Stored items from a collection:
*** Begin section ***

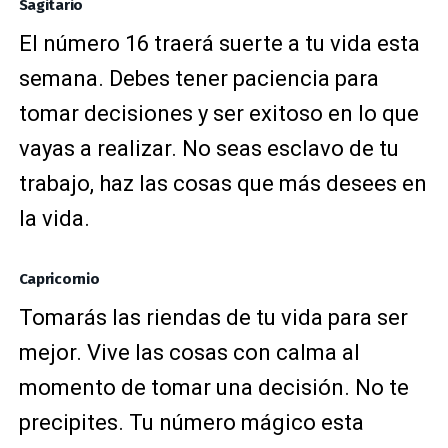
Sagitario
El número 16 traerá suerte a tu vida esta
semana. Debes tener paciencia para
tomar decisiones y ser exitoso en lo que
vayas a realizar. No seas esclavo de tu
trabajo, haz las cosas que más desees en
la vida.
Capricornio
Tomarás las riendas de tu vida para ser
mejor. Vive las cosas con calma al
momento de tomar una decisión. No te
precipites. Tu número mágico esta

*** End section ***

* Exercise objective *
Verbatim output of every entry above is required, though pictures are to be left out.

* Exercise answer *
Sagitario
El número 16 traerá suerte a tu vida esta
semana. Debes tener paciencia para
tomar decisiones y ser exitoso en lo que
vayas a realizar. No seas esclavo de tu
trabajo, haz las cosas que más desees en
la vida.
Capricornio
Tomarás las riendas de tu vida para ser
mejor. Vive las cosas con calma al
momento de tomar una decisión. No te
precipites. Tu número mágico esta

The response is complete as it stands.